An email from a friend:
Marriage, the unique sexual union of a man and woman, explaining why it is called “the act of marriage,” is the only relationship to make it out of the Garden. In that way it is a common grace, an undeserved blessing that is bestowed on everyone without their having earned it, like the rain that falls on the fields of both the righteous and the unrighteous. Even those who are not married enjoy some of the bounty of the fruitfulness that marriage has produced, and still produces, in the world. And children, in particular, benefit broadly and deeply from growing under the shade and nurture of the man and woman whose sexual union produced them.
Oh, but you say, “I do not believe in God, and I reject the notion that marriage is a blessing somehow formed, or conceived of, by God.” No one can truly believe in God on behalf of another. But the case for the unique definition and place of marriage does not rest only on such a belief. Evidence abounds that, like the rain, marriage is associated with good outcomes for those who enter into it or are committed to it. The evidence is overwhelmingly positive in this regard. And is that not exactly what we would expect to be the case, if marriage had, for sake of argument, been created as the one foundationally sound human relationship, “good,” indeed “very good,” as it were?
And this is not to say that effort plays no role in the success of marriage. To be sure, marriage, like everything else in the world we have now has been singed, tainted, damaged. Marriage has produced heartache as well as joy. With all due respect to Joni Mitchell, we will never truly get back to the Garden. There is, and will be, no “perfect” marriage because there are no perfect people. But marriage still in actual life, the highest plateau upon which to live out a committed sexual union relationship.

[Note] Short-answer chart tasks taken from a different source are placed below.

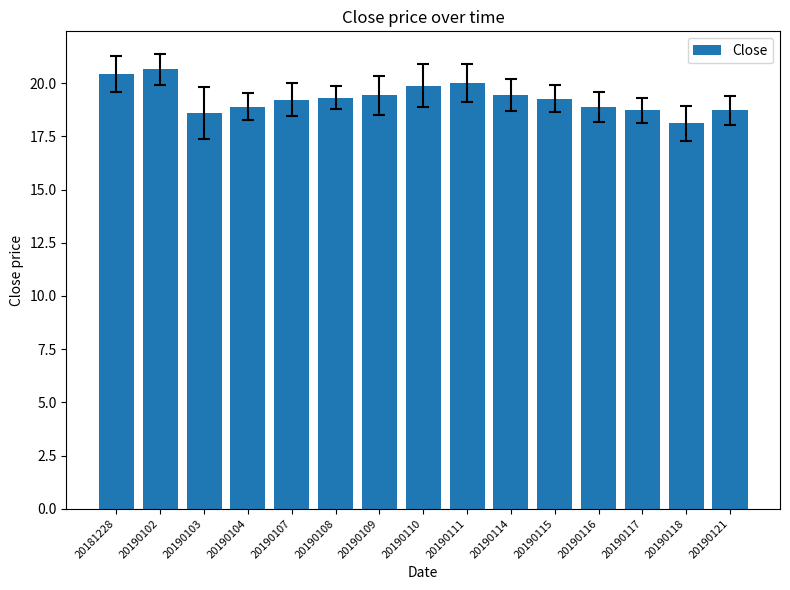

What is the sum of the values at 20190121 and 20190118?

36.8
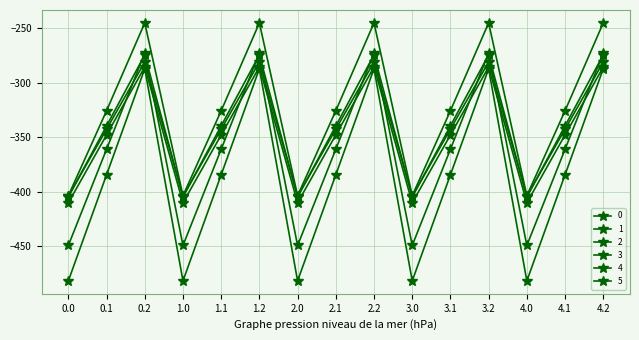

How many data points in 2 are less than -347?

10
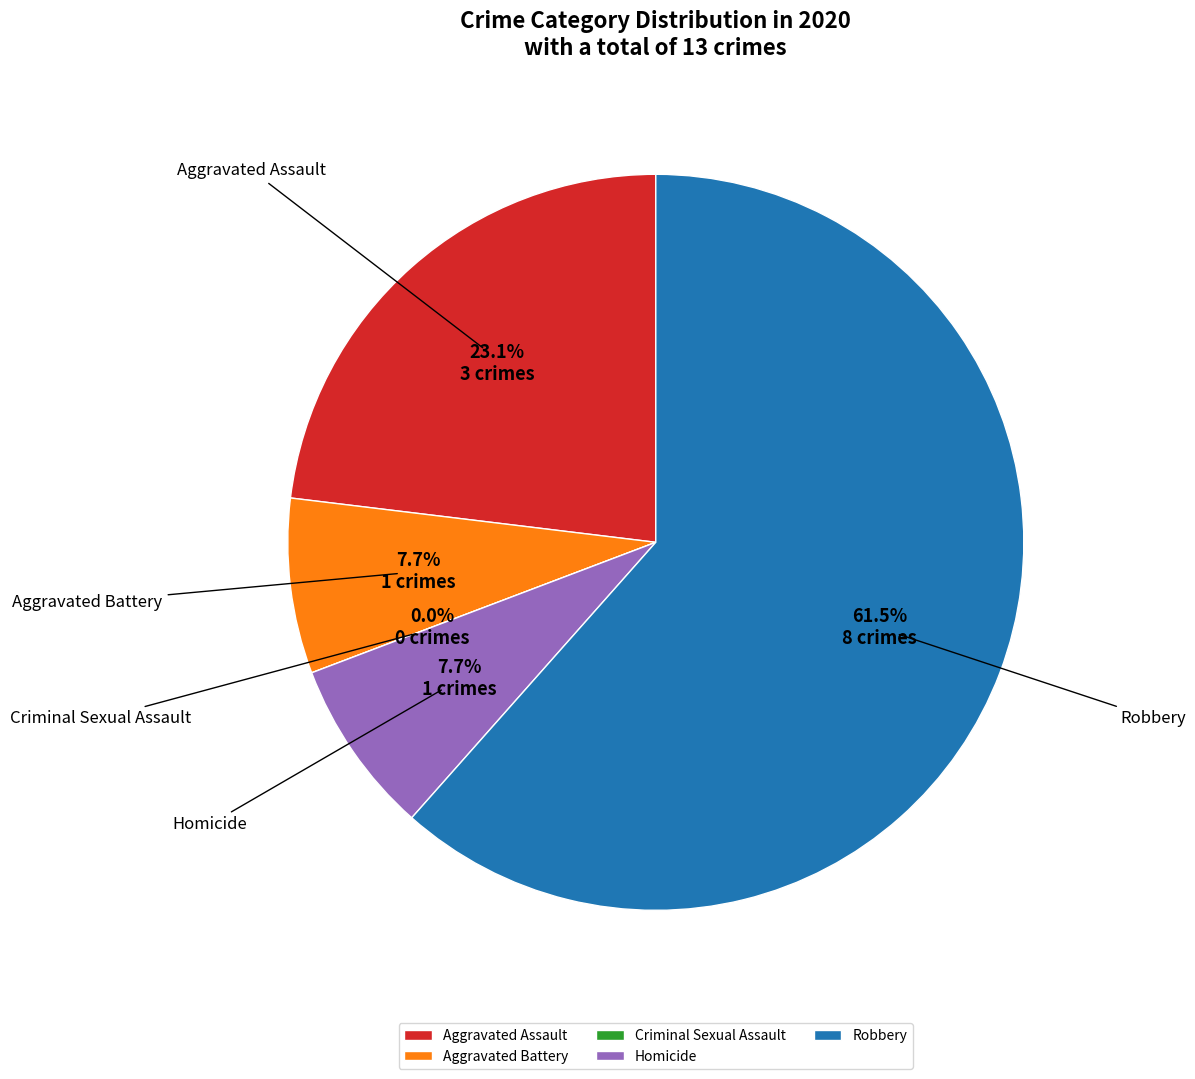

What is the smallest slice in the pie chart?

Criminal Sexual Assault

We recognize that, like the variations in the rain, the blessings of marriage are not entirely uniform or predictable. Nor does marriage flourish without diligence, dedication, sacrifice and love. This rule applies to nearly every human endeavor, from the attainment of Olympic gold to the mere satisfaction of a “job well done” to the even more significant successful raising of a child. So too we know that the farmer’s fields will not produce a uniform harvest, or that only by planting the seed will he guarantee the success of his crop. As we would think a fool the farmer that disclaims the rain for his fields, so might it not also be foolish to jettison the very meaning of what marriage is and always has been known to be?
Citizens of California, think clearly, act wisely, affirm the unique sexual relationship of marriage resoundingly.